Any individual donor will produce a different number of stem cells with the filgrastim treatment. Counting is done by the lab overnight, so I was told I would have to stay in the hospital to await the results next morning, in case they needed to repeat the process to get more cells. The next morning, however, the nurse told me with a little smile that not only had they been able to harvest enough cells in one session, but that the cells were happily dividing in the bag—which, I took it, boded well for their future usefulness in my brother’s system. The stem cells were then frozen, partly to keep them fresh, and partly, I believe, as a way of killing possible bacteria and viruses.

Dan then took up residence in the hospital, and underwent a second, less traumatic round of chemotherapy. Following that, the stem cells were injected into my brother’s bloodstream. He described the feeling as “an incredible rush.” As we hoped, his body accepted the stem cells with no rejection. He experienced some graft versus host disease, and within a couple of months had a full complement of red and white blood cells and platelets.

Problems with rejection and graft-versus-host disease, as well as the way Social Security disability is administered, usually prevent people from returning to work full-time. But well within a year of the transplant, Dan was back at his demanding job as a computer network administrator for a large financial firm, working nearly full-time. He is in good health, with no signs of leukemia, but some GVH symptoms.

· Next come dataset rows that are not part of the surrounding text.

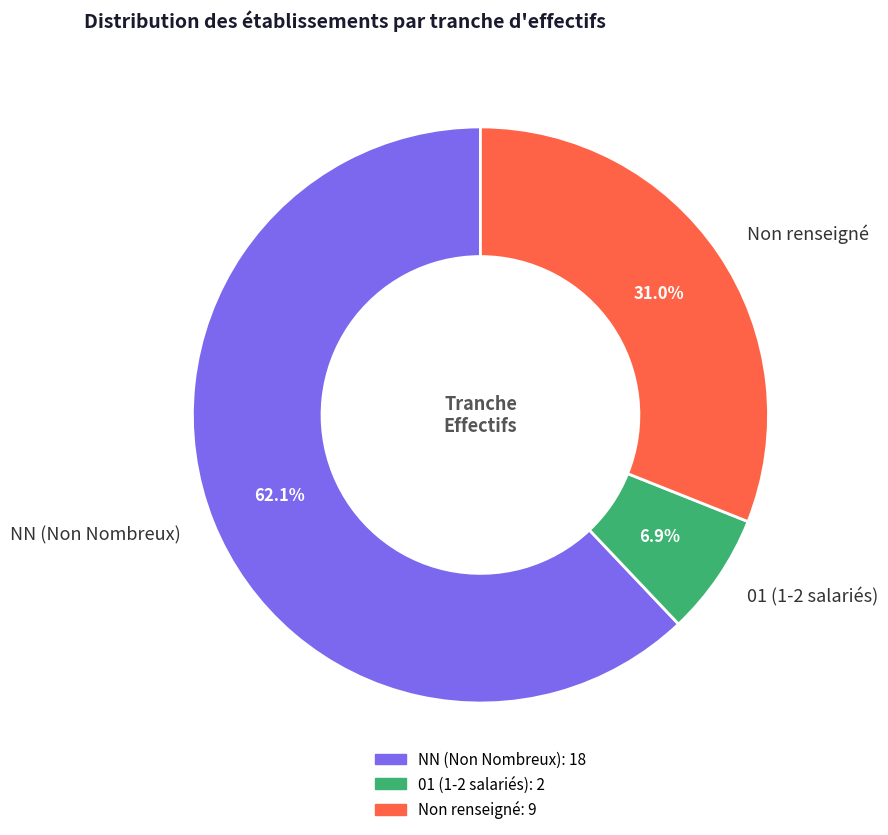

Does any single category account for the majority?

Yes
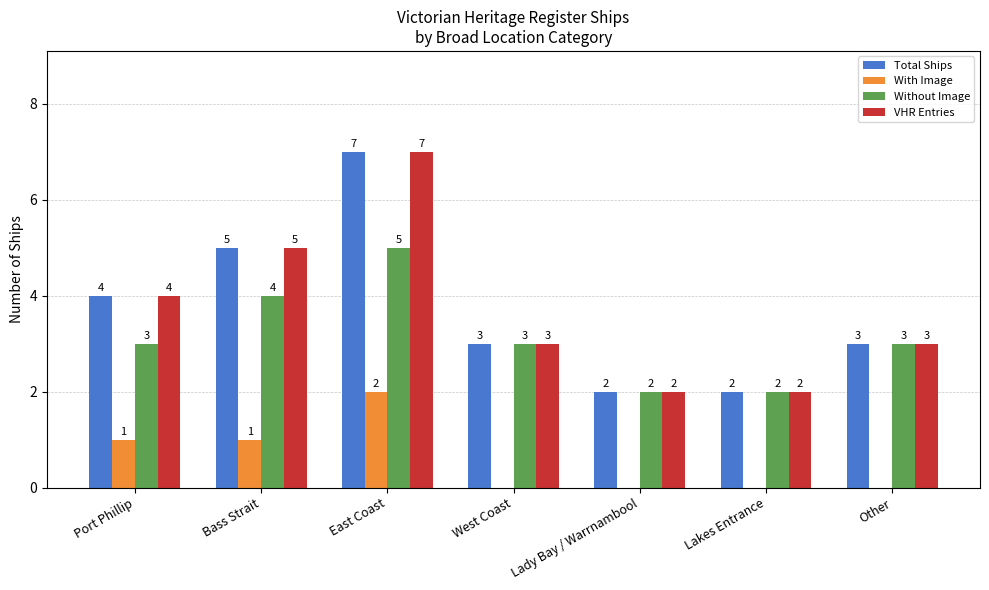

Reading left to right, transcribe all the data shown in this chart.

Total Ships: 4	5	7	3	2	2	3
With Image: 1	1	2	0	0	0	0
Without Image: 3	4	5	3	2	2	3
VHR Entries: 4	5	7	3	2	2	3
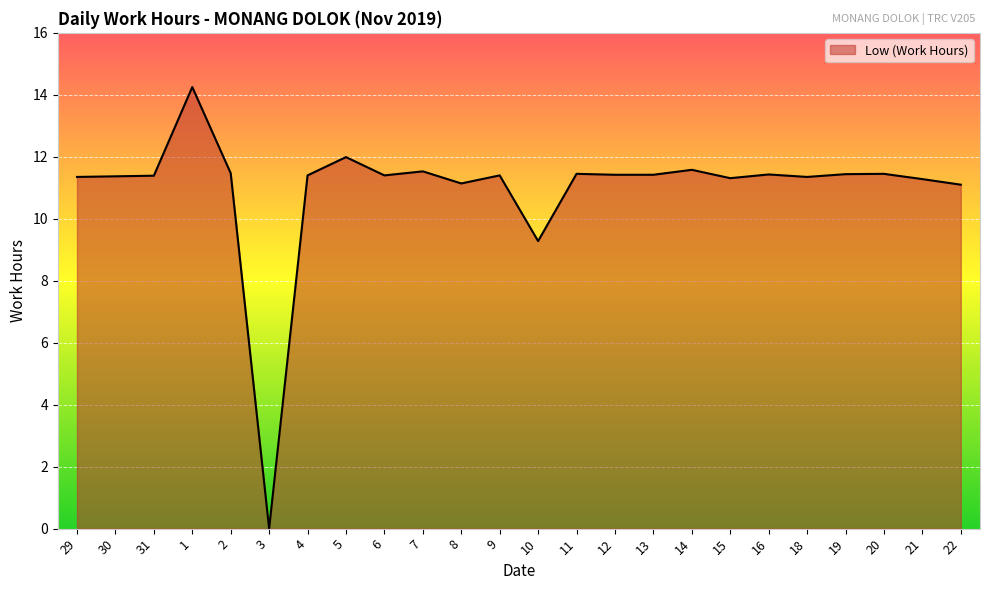

What is the sum of the values at 21 and 3?

11.3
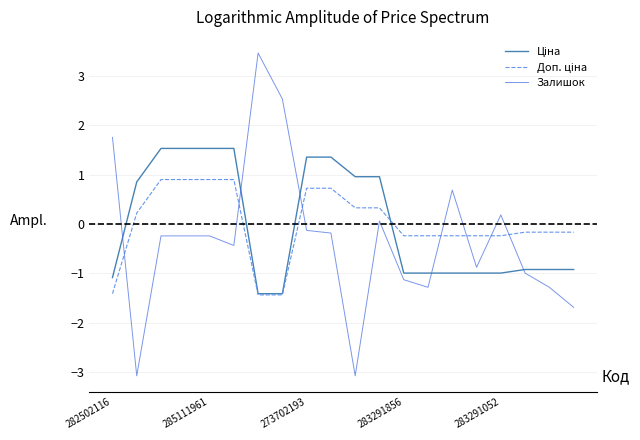

What is the smallest value displayed?

-3.1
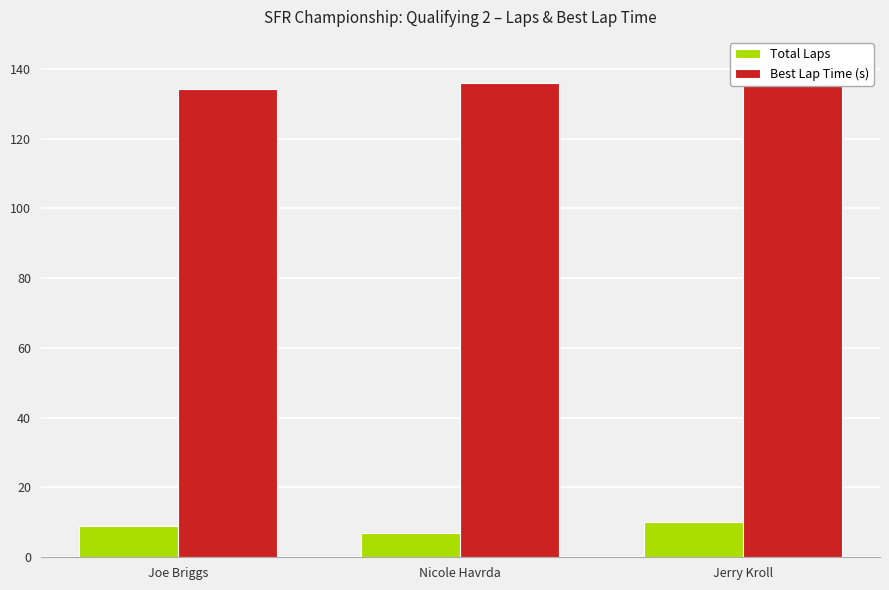

Which series has the widest spread of values?

Best Lap Time (s)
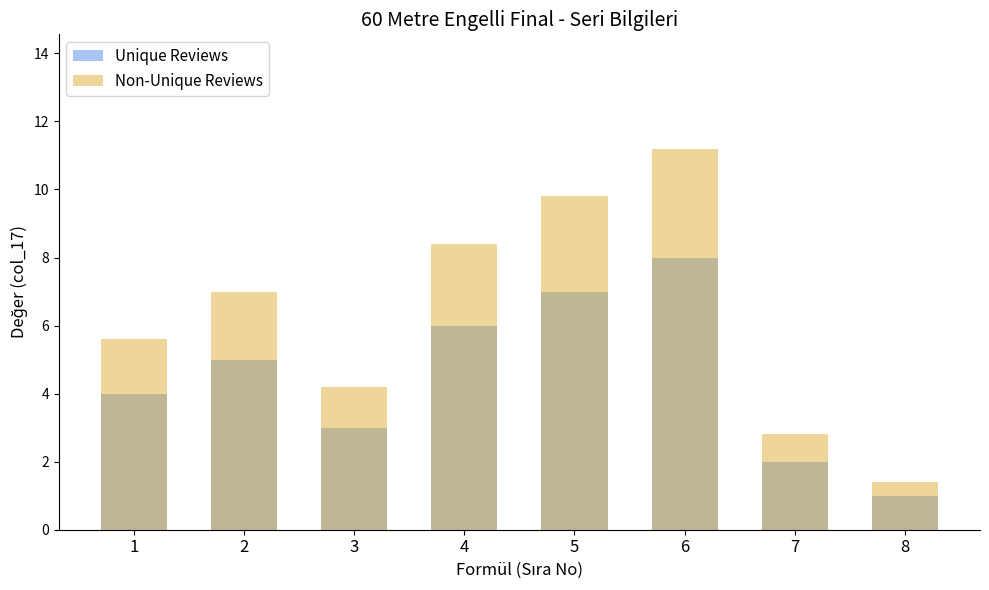

How many data points in Unique Reviews are above 5?

3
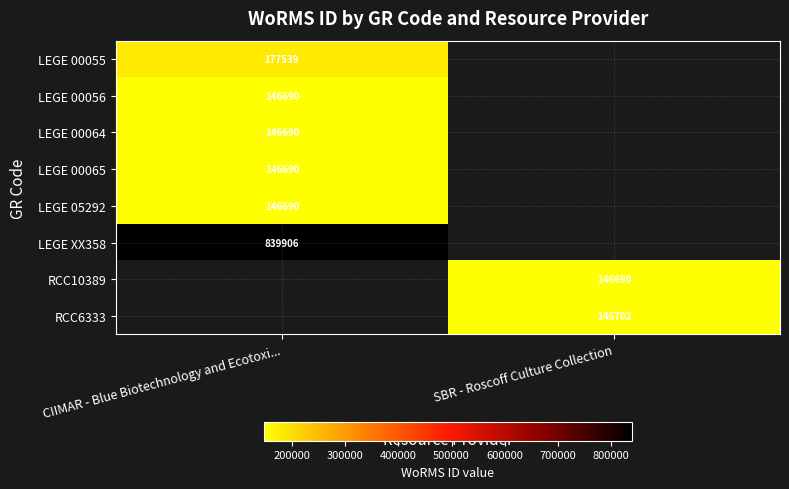

At how many categories does at least one series exceed 162358?

1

Here’s another of those ways that recent advances in genetics mess with our old metaphors. Before people knew anything about genetics, they believed that parents’ traits were passed down to their children in the mother’s blood--you had “blood relatives.” When scientists learned about DNA, of course, that idea was no longer taken literally, although it lingers in the language. Now, though, Dan’s blood is actually exactly like mine, because his bone marrow is from my cells. Does this make us “blood absolutes”?